**Task set**.
1. In the news article on the Andersen settlement, what new date did Judge Edward Burke set for the jury trial?
2. Please give the news article on the Andersen settlement again from the part that opens with the words containing "In a stunning" and closes with "enforce the agreement.", substituting "disloyalty" for "treachery".
3. Pick up the news article on the Andersen settlement after its last sentence and write what comes next.

**Reading text**.
———

Andersen backs out of BFA settlement
April 4 2002 by Bob Allen , Associated Baptist Press

Andersen backs out of BFA settlement | Friday, April 5, 2002

Friday, April 5, 2002

Andersen backs out of BFA settlement

By Bob Allen Associated Baptist Press

PHOENIX - Nearly 13,000 investors in the failed Baptist Foundation of Arizona got some bad news March 28 when Arthur Andersen said it was backing out of a $217 million out-of-court settlement reached March 1.

In a stunning setback for investors, Andersen said its wholly owned insurance company is "unable to approve or pay claims at this time due to its financial position."

Investor Tom Kennedy called Andersen's decision to renege on the settlement agreement "treachery in the highest order."

"I am just crushed by the Arthur Andersen announcement that they will not stand by the agreement their representatives negotiated," said Kennedy, a member of Mountain View Baptist Church in Phoenix. "The breakdown in the settlement translates into further suffering by investors who need their funds returned so life can be sustained and we can put this unpleasant experience behind us."

Lawyers for the foundation's liquidation trust quickly asked a retired federal judge who presided over the settlement negotiations to enforce the agreement.

Meanwhile, Judge Edward Burke of Maricopa County Superior Court rescheduled a jury trial for April 29.

The trial, originally scheduled for March 4, was averted when Andersen, accused of negligence in its audits of BFA accounts, agreed to pay investors the equivalent of about 32 cents on the dollar of their original investments.

In light of Andersen's decision to renege on that deal, Arizona Attorney General Janet Napolitano, called on the state's board of accountancy to impose "the administrative equivalent of a death penalty" by revoking the accounting firm's registration.

"This is an absolute outrage," Napolitano said in a statement. "This shows that Andersen and its representatives pretended to negotiate in good faith, but in fact never had any intention of making good on their part of the settlement."

But, according to a report in the Arizona Republic, Andersen's Phoenix attorney, Ed Novak, said Napolitano is wrong. He said the insurer, Professional Services Insurance Company Limited, is a separate entity that had to approve the claim.

Meanwhile, the Wall Street Journal reported April 1, that the insurer had been rendered technically insolvent because Andersen failed to make a $100 million premium payment.

Novak told the Arizona newspaper that Andersen's situation had changed dramatically since March 1, when the firm had no way of knowing it would be indicted by the federal government March 14 for its auditing of Houston-based energy company Enron.

The BFA trust is hoping that Andersen can still be forced to honor the agreement. That could give BFA investors an important edge in the event that Andersen files bankruptcy.

But Kennedy said investors, many of whom lost 65 percent to 70 percent of their life's savings, believe any recovery from Andersen is now remote. He termed the decision "just another act of betrayal."

———

**Data section**.

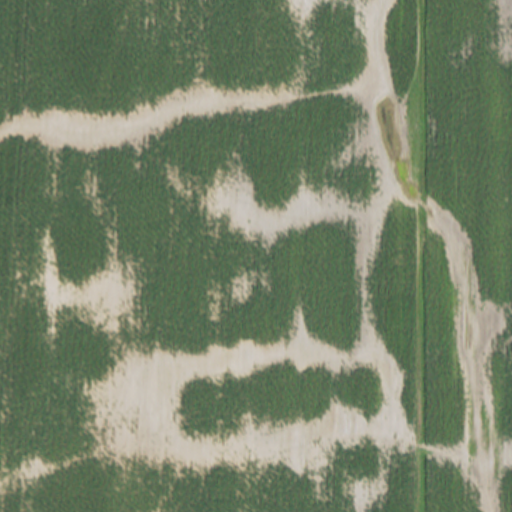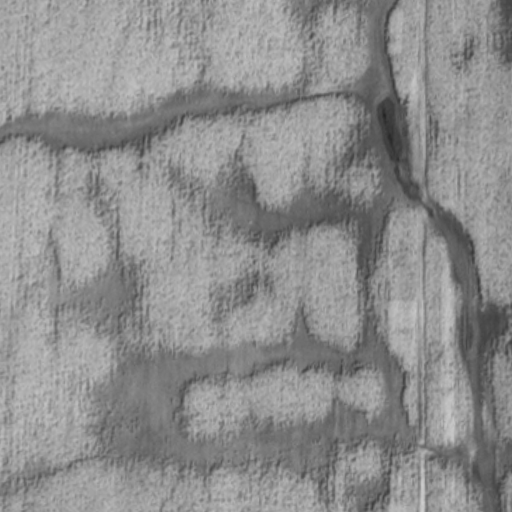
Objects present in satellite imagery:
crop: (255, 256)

———

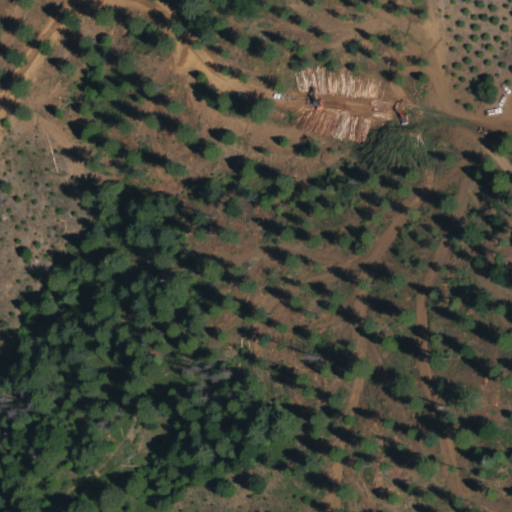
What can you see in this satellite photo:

———

**Results by task**.
1. April 29

2.
In a stunning setback for investors, Andersen said its wholly owned insurance company is "unable to approve or pay claims at this time due to its financial position."

Investor Tom Kennedy called Andersen's decision to renege on the settlement agreement "disloyalty in the highest order."

"I am just crushed by the Arthur Andersen announcement that they will not stand by the agreement their representatives negotiated," said Kennedy, a member of Mountain View Baptist Church in Phoenix. "The breakdown in the settlement translates into further suffering by investors who need their funds returned so life can be sustained and we can put this unpleasant experience behind us."

Lawyers for the foundation's liquidation trust quickly asked a retired federal judge who presided over the settlement negotiations to enforce the agreement.

3.
In another development, the Arizona Republic on April 2 quoted Clifton Jessup, the trustee overseeing liquidation of Baptist Foundation assets, as saying his group's lawyers would take a more aggressive approach in seeking restitution from the Arizona Southern Baptist Convention.

The state convention, which started the Foundation in 1948 to raise funds for Baptist causes, has expressed sympathy and raised funds for victims but says it isn't legally responsible for actions of BFA officers, who are accused of defrauding investors out of $550 million.

Arizona's Attorney General's Office announced last May that a grand jury had indicted five individuals on charges of fraud and illegally conducting an enterprise. No trial dates have been set for the five. Three other former Foundation officials pleaded guilty to lesser charges in exchange for cooperating with prosecutors.

According to prosecutors, beginning in the early 1990s, BFA sold different types of investments and savings accounts, saying they were backed by collateral.

Investors were promised high returns and told their investments would help Southern Baptist causes and were safer than if in a bank.

Unlike most Baptist foundations, which invest church funds but don't offer individual investment products, the BFA invested heavily in Arizona's booming real estate market. But that strategy resulted in losses when property values collapsed.

Instead of reporting those losses, BFA officials allegedly hid them in "bad banks" through a web of subsidiaries. For example, the BFA allegedly loaned ALO, Inc., a real estate corporation controlled by a former BFA trustee, more than $124 million. While that debt showed up as an asset on Foundation books, investors weren't told that ALO's net worth was negative $116 million.

Values of real estate holdings used as collateral for such loans allegedly were inflated to help cover up the losses. For example, one gift of Colorado real estate valued at $3.1 million in Foundation records turned out to have an actual market value of less than $152,000, according to a series of investigative news stories that first brought the allegations to light in 1998.

That didn't stop BFA representatives from continuing to solicit investments, however, often in churches. They allegedly used funds belonging to new investors to pay off old ones, an illegal practice popularly known as a Ponzi scheme.

After a yearlong investigation, Arizona officials ordered the Foundation to stop selling investment products in the summer of 1999. The BFA went bankrupt that November, owing investors $640 million.

A liquidating trust established in the bankruptcy says investors should expect to recover between 39 percent and 44 percent of their original investment from litigation and sale of BFA assets over three to five years.

In addition to criminal charges, the state sued Andersen for $600 million last April, alleging negligence and breach of fiduciary responsibility in issuing clean audits for the BFA - while ignoring red flags, including warnings from whistleblowers - that helped Foundation officials to continue to defraud investors.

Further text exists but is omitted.